En vos mots 759
Alors que je viens à l’instant de valider les textes déposés sur la scène livresque de dimanche dernier, que je vous invite à lire, je vous propose cette semaine de vous joindre au groupe de lectrices de l’artiste Nicole Avezard afin de nous faire part de leurs lectures, de nous parler d’elles ou simplement de les regarder lire, comme le fait le chat. En vos mots. Comme vous le faites semaine après semaine depuis plus de 14 ans.
C’est avec joie, et un peu de curiosité, avouons-le, que nous vous lirons dans une semaine et pas avant, au moment de la validation des commentaires.
D’ici là, bon dimanche à tous les envosmotistes et à celles et ceux qui les lisent.
Nous nous retrouvons chaque semaine.
Nous n’habitons pas au même endroit:
Pour cette raison certaines même
Ne se déplacent qu’une fois par mois.
Nous sommes comme un club de lecture.
Un groupe où chacune lit pour soi.
Chacune vivant son aventure,
Chacune vibrant de divers émois.
Parfois nous échangeons avec passion,
Tentant d’émerger de notre bouquin.
Nous partageons alors nos impressions,
Auxquelles prend part un matou rouquin.
Mais bien vite nous repiquons du nez
Là où est resté le marque-page.
Un livre n’est jamais abandonné
Au profit de trop longs bavardages!
Comment by anémone — 10 novembre 2021 @ 17:33
Enfant, j’aimais aller chez Léonor. Une dame d’un certain âge et d’une allure respectable. Elle avait le vécu de ces dames qui ont parcouru le monde, fréquenté des endroits exquis et côtoyé toutes sortes de gens au verbe exquis ainsi que des marins au verbe haut et fleuri.
Je me souviens de sa bienveillance et de son rire libre et sans concession. Bouillant. Épais et heureux.

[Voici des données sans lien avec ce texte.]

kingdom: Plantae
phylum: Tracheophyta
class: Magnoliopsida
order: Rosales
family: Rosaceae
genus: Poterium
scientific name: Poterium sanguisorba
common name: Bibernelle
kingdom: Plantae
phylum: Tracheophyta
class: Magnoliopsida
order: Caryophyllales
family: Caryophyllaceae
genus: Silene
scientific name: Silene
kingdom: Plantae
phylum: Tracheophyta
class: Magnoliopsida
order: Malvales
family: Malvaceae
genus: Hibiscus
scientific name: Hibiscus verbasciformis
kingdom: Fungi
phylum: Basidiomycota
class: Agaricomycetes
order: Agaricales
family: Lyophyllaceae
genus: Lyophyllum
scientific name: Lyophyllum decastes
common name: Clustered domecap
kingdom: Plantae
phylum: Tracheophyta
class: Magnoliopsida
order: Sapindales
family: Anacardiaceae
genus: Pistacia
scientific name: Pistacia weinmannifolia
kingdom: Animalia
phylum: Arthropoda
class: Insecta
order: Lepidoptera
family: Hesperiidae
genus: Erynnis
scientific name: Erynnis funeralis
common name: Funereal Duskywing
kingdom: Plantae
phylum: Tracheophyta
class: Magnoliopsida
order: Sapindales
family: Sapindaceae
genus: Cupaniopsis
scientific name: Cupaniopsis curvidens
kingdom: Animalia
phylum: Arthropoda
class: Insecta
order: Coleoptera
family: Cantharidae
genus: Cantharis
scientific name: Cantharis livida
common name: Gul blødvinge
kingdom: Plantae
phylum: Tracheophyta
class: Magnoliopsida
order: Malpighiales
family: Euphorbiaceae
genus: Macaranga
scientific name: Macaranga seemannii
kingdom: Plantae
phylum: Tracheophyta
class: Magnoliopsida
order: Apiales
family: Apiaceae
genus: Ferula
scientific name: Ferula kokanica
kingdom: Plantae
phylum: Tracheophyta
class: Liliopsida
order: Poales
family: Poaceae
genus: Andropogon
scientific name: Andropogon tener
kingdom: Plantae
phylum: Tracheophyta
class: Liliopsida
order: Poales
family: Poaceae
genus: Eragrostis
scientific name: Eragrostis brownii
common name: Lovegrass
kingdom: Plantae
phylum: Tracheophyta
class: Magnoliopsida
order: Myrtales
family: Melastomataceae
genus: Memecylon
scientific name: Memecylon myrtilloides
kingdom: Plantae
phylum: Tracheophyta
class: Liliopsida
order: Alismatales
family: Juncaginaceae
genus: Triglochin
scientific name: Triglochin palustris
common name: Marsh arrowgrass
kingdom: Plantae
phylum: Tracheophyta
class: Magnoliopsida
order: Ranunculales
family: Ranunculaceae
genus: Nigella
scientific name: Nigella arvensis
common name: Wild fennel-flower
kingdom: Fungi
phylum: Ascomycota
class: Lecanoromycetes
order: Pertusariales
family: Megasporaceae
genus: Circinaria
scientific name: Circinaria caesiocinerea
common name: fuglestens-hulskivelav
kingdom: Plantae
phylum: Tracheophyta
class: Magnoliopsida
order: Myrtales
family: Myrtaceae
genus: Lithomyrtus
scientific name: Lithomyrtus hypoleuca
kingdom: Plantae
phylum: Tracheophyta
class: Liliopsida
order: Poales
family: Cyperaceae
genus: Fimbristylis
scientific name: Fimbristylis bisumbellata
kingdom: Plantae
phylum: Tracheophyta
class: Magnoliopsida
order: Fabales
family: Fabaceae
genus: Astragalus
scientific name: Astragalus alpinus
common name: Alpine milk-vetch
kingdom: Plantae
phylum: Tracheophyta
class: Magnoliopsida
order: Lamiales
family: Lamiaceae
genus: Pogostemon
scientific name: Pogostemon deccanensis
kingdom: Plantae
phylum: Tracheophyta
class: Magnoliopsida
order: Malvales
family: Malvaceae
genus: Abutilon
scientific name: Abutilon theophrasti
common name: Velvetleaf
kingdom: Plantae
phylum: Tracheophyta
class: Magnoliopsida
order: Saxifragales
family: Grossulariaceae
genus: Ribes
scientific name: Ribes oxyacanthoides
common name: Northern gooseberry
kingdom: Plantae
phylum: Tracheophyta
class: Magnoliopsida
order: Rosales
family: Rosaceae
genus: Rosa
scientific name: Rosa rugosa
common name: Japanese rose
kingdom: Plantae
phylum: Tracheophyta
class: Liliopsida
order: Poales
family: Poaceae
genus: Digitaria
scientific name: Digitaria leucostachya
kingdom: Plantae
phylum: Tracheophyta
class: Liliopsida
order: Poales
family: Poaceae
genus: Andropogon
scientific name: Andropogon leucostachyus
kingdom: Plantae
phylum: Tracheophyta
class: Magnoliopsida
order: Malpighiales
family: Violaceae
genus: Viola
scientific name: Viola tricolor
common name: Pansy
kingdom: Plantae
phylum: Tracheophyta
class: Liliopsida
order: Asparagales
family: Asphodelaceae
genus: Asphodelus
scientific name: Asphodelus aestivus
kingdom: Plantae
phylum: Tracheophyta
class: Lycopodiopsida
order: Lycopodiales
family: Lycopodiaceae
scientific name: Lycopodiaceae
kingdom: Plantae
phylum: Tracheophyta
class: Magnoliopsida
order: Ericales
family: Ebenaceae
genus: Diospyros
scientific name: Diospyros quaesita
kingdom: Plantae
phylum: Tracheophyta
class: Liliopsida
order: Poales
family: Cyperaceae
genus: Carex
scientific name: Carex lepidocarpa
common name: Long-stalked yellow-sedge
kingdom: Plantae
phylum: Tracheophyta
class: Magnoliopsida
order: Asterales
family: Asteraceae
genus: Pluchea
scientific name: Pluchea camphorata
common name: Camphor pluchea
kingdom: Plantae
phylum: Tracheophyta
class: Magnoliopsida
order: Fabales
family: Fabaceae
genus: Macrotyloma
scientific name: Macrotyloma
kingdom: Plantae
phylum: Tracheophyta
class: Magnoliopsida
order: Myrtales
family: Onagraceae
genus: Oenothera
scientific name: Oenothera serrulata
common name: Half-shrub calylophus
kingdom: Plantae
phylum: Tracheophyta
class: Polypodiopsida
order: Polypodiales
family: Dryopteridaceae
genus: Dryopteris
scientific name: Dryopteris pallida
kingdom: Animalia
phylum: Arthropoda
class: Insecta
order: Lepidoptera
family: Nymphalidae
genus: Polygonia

Elle avait instauré un club de lecture pour dames qui se tenait une fois par mois. Pour qu’elles s’échappent du drôle de quotidien minable qu’elles s’imposaient. Comme elle le répétait, d’un calme digne d’un sage Indien. Leurs maris, disait-elle, n’avient qu’à prendre leur mal en patience et si leur repas n’était pas prêt à l’heure de leurs désirs, ils n’avaient qu’à se mettre eux-mêmes à l’ouvrage. « Vous avez aussi deux bras, n’est-ce pas messieurs?… » Et aucun d’eux n’osait le contester.
Les femmes, elles, prenaient un plaisir jouissif et inconnu. Un moment rien que pour elles. Entre elles. Pour lire et partager leurs impressions littéraires. En toute liberté.
Un jour, Léonor, sans qu’elles le sachent, leur avait distribué à chacune le même livre et puis les acait invitées à s’isoler pour lire et raconter, chacune à son tour, ce qu’elle avait retenu.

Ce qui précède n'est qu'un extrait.